It works whether you run a single g4dn.xlarge or a fleet of A100s.

All code lives in the companion repo: 👉 https://github.com/Tazmainiandevil/eks-gpu-inference-autoscaling

Why This Architecture Exists

GPU nodes are expensive. A single p4d.24xlarge costs ~$32/hr on‑demand.

If your traffic is:

  • quiet at night
  • busy during the day
  • unpredictable during peak hours

…then paying for always‑on GPU capacity is pure waste.

But scaling to zero introduces its own problems:

  • GPU node provisioning
  • Large image pulls
  • Model weight loading
  • CUDA initialisation
  • Slow ECR bandwidth
  • Cold-start latency that can stretch into minutes

This architecture eliminates the false choice between:

Always‑on GPU waste

Cold‑start disasters

and gives you:

Elastic GPU capacity

Predictable cost

Fast warm starts

Production‑grade reliability

It’s built from components that each solve a specific pain point:

  • Karpenter → fast, flexible GPU node provisioning
  • KEDA / Knative → pod‑level autoscaling for async + HTTP workloads
  • Dragonfly → P2P image distribution that eliminates ECR bottlenecks
  • NVIDIA Device Plugin + GFD → predictable GPU scheduling
  • ArgoCD → GitOps-driven reproducibility
  • Terraform → infrastructure as code

Together, they give you GPU elasticity without the cost burn.

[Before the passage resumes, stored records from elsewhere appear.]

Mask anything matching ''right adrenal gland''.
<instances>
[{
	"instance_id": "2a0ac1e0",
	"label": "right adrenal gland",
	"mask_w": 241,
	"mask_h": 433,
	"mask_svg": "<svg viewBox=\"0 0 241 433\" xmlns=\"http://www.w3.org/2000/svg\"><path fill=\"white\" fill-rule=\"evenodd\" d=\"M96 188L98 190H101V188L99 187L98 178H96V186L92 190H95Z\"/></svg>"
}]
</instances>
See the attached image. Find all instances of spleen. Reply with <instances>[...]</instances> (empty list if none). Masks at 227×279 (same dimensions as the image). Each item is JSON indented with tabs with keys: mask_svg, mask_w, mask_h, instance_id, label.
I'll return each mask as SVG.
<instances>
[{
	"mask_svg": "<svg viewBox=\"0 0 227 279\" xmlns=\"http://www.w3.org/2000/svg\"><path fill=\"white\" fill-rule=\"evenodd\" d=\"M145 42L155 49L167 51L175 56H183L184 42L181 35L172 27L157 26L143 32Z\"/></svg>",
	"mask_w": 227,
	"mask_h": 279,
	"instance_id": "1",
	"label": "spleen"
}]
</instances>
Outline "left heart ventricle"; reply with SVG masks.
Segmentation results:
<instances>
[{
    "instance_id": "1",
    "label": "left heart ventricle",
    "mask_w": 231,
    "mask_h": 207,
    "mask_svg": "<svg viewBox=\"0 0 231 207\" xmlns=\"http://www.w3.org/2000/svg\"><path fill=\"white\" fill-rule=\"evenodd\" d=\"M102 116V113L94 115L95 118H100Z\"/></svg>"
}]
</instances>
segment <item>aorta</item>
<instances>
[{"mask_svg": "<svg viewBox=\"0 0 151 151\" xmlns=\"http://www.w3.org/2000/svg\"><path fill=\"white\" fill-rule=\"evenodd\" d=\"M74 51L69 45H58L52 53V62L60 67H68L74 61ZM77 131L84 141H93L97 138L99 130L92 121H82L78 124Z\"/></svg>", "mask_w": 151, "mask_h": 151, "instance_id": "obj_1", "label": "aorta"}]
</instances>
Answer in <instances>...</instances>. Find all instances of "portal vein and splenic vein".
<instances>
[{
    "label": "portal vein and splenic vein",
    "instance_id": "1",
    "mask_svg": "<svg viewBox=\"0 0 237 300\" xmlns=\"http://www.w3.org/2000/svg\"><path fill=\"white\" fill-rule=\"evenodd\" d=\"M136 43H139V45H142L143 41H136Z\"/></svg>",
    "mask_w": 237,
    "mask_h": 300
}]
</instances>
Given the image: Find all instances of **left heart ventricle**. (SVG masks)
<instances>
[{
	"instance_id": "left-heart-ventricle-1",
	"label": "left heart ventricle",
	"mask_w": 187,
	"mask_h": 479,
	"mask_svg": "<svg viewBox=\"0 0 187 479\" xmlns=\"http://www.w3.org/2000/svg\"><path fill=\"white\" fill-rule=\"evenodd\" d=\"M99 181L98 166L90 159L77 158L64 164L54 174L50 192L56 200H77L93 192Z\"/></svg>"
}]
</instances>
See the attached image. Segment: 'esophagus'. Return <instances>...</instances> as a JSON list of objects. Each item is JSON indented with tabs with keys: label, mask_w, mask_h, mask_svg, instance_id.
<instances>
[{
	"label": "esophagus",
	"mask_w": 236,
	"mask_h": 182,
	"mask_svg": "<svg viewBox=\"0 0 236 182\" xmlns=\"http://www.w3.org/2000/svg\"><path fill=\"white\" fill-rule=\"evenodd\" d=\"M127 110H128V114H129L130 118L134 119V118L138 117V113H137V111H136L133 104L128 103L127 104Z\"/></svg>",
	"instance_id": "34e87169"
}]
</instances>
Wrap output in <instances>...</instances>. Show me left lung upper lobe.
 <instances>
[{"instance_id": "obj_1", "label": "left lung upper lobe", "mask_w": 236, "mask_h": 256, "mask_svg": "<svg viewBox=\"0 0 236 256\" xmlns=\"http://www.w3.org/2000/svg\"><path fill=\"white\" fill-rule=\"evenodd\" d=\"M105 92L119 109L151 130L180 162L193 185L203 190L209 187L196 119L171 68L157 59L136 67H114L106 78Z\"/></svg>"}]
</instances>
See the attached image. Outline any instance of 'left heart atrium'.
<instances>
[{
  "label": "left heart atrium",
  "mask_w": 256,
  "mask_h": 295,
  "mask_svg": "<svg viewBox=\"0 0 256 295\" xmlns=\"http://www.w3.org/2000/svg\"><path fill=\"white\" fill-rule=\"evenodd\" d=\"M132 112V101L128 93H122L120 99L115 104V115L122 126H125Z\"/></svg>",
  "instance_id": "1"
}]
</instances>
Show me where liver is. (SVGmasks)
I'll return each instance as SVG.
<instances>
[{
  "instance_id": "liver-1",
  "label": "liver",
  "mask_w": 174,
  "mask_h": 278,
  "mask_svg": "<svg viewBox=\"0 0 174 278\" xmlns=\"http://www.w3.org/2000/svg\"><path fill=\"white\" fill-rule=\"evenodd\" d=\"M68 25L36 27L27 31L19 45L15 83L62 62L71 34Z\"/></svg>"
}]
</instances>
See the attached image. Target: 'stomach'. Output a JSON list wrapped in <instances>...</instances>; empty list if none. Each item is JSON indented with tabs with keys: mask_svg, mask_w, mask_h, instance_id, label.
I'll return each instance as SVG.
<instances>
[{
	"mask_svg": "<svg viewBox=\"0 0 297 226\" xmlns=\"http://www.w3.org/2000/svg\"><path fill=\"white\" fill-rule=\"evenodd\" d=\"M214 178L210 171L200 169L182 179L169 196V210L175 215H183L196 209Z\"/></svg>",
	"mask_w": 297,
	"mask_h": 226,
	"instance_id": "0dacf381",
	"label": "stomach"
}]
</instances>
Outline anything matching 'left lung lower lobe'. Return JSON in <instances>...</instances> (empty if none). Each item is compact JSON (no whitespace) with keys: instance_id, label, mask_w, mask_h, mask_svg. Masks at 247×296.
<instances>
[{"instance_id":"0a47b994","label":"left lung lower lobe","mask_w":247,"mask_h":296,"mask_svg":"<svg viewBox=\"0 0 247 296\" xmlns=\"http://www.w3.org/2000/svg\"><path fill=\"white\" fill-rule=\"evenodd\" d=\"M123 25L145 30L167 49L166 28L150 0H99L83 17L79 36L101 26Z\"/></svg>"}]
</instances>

Who This Architecture Is For

Small workloads (1 GPU)

  • You want scale‑to‑zero
  • You want predictable cold‑start behaviour
  • You want to avoid paying for idle GPUs
  • You want a clean GitOps workflow

Large workloads (10–100+ GPUs)

  • You need fast burst capacity
  • You need to avoid ECR bottlenecks
  • You need spot‑first provisioning with fallback
  • You need observability‑driven autoscaling

Common real‑world fits

  • LLM inference APIs
  • Async video/image processing
  • Model evaluation pipelines
  • Embedding services
  • Chatbots and RAG systems

Benchmark Results + Load Test Summary

Before diving into the architecture, let’s answer the only question that really matters:

Does this actually work?

Yes and the numbers are the payoff for everything that follows.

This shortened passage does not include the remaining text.